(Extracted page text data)
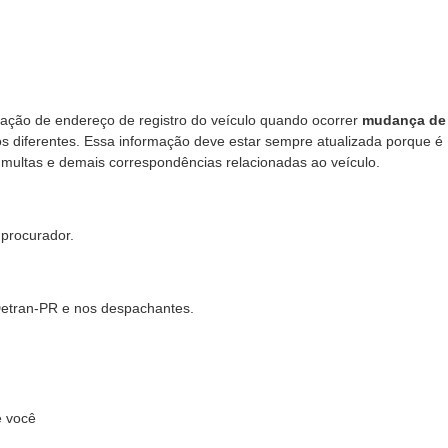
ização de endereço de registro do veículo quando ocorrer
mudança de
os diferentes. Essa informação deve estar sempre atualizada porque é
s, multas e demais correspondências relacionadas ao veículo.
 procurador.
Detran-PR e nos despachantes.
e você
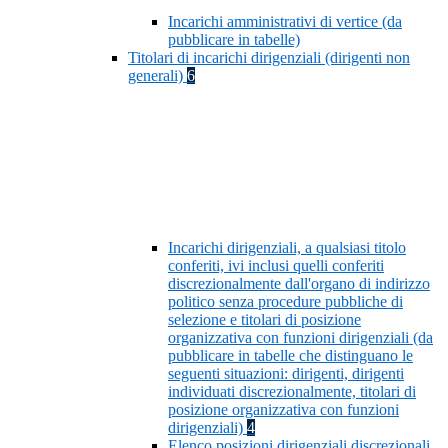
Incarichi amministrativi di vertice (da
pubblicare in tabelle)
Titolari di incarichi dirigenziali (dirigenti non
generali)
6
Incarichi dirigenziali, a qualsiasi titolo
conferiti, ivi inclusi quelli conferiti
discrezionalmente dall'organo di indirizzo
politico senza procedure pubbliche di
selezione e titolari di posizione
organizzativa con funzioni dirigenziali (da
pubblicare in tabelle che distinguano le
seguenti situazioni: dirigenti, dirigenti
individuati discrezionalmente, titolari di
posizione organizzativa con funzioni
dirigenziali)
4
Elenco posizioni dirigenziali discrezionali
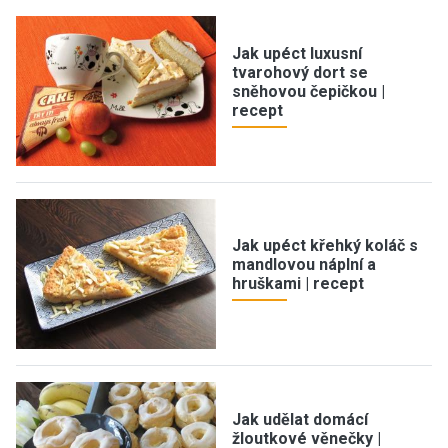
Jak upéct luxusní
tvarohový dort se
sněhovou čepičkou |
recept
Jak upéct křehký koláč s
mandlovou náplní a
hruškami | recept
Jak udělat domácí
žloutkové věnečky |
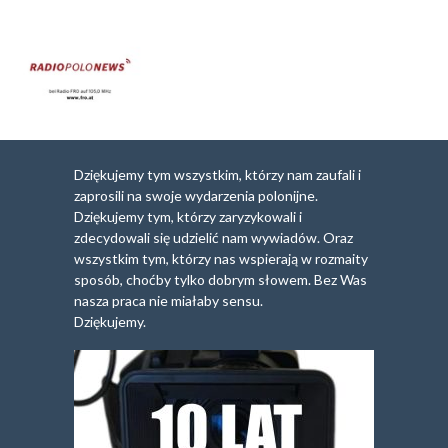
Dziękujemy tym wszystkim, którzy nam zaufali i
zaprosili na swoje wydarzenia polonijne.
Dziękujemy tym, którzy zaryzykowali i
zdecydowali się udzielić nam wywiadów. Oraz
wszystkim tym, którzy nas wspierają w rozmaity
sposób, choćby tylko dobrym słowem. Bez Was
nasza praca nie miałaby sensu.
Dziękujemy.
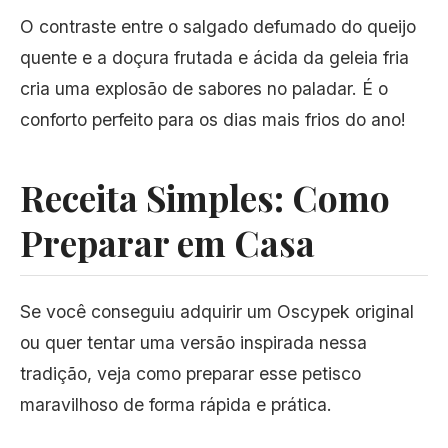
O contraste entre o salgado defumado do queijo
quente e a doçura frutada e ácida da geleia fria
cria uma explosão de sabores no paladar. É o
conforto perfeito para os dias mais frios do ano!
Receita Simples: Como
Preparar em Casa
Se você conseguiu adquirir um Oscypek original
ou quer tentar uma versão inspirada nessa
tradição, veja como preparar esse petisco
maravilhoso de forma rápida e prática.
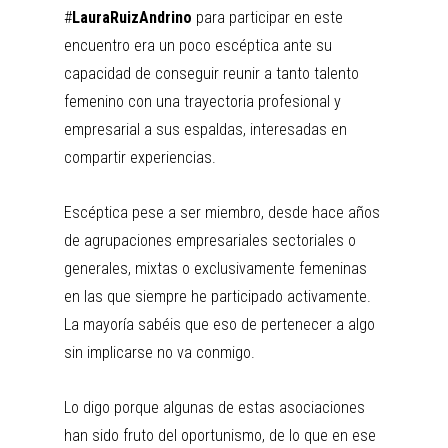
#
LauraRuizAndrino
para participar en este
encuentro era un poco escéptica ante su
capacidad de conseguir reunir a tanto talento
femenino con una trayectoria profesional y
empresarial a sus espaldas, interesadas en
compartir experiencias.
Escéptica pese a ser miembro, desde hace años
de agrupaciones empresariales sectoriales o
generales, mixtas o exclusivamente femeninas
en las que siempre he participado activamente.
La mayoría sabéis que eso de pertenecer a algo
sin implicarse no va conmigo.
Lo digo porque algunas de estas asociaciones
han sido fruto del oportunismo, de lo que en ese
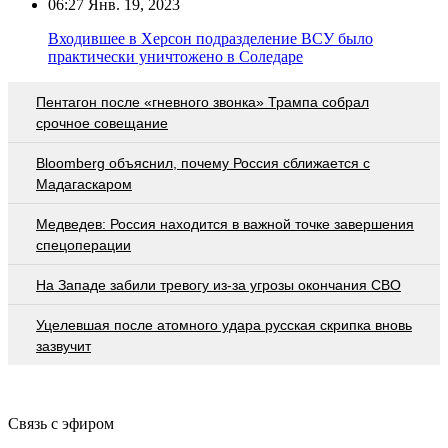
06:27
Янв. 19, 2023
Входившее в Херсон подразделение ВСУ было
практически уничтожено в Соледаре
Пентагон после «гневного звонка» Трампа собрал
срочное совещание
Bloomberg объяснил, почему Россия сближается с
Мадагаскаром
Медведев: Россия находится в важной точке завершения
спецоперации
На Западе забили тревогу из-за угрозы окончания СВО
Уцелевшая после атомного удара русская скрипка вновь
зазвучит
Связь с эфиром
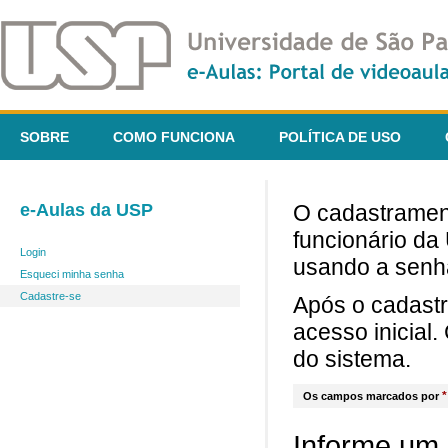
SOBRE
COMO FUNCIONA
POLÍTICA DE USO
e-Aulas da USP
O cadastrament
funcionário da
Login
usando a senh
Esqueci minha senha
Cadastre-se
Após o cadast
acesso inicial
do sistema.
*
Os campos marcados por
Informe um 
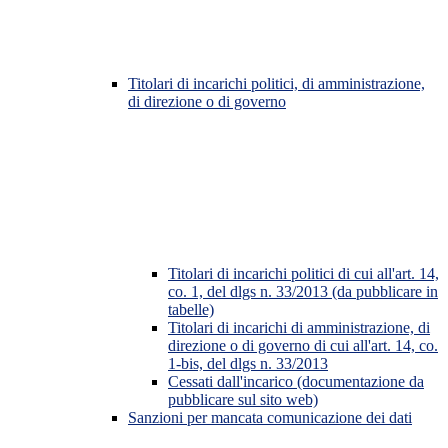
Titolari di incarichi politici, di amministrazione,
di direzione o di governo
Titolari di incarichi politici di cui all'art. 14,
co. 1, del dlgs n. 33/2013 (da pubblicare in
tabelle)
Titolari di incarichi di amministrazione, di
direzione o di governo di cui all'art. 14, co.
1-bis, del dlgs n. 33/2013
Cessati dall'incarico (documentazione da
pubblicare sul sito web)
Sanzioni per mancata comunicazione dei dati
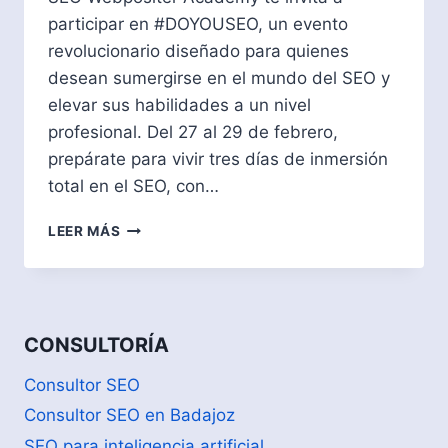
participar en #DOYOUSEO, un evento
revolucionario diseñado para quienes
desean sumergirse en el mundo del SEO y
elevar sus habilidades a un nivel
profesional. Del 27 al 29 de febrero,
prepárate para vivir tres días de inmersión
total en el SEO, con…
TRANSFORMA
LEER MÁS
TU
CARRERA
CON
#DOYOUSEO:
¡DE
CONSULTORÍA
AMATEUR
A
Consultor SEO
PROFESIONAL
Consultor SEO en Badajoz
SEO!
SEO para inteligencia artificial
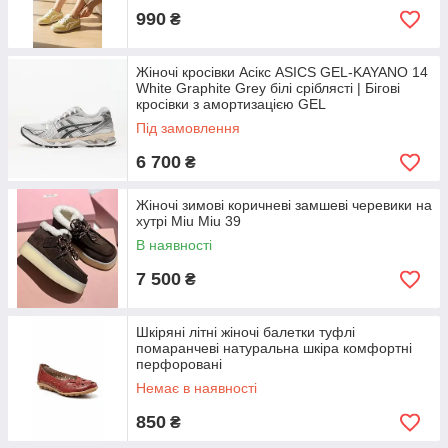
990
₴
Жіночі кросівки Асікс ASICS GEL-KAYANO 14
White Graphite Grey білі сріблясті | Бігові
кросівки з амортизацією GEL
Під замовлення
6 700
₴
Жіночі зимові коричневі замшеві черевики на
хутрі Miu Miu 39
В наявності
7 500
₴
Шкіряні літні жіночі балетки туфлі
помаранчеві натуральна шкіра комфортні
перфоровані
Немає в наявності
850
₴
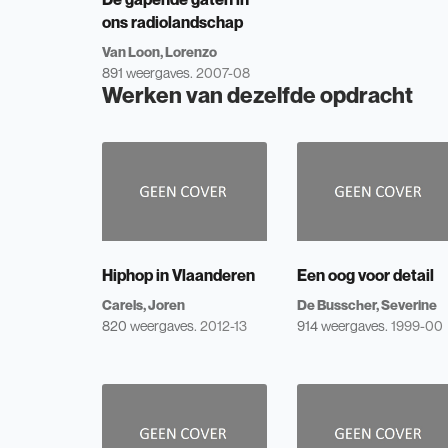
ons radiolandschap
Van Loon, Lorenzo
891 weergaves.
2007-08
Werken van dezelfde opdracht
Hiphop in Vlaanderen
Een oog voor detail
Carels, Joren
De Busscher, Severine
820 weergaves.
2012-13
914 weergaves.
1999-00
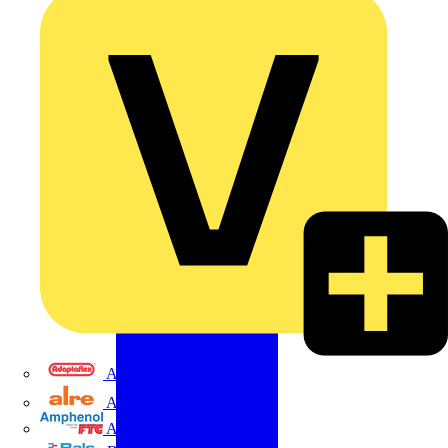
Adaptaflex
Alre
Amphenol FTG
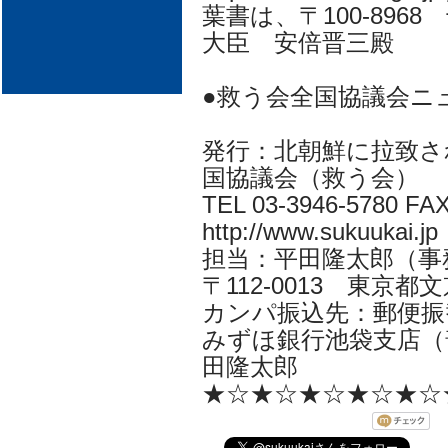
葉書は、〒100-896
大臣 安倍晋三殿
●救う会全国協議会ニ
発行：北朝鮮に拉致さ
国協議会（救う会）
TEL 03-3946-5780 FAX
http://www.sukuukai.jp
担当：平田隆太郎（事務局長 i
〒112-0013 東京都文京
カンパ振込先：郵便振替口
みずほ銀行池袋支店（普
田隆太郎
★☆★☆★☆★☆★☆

__Aim of the task__. Would you write out exactly the lines above, starting at the line containing "empresarial a sus espaldas, interesadas en" and stopping after the line containing "Янв. 19, 2023"? Omit the pictures.

__Expected answer__.
empresarial a sus espaldas, interesadas en
compartir experiencias.
Escéptica pese a ser miembro, desde hace años
de agrupaciones empresariales sectoriales o
generales, mixtas o exclusivamente femeninas
en las que siempre he participado activamente.
La mayoría sabéis que eso de pertenecer a algo
sin implicarse no va conmigo.
Lo digo porque algunas de estas asociaciones
han sido fruto del oportunismo, de lo que en ese
06:27
Янв. 19, 2023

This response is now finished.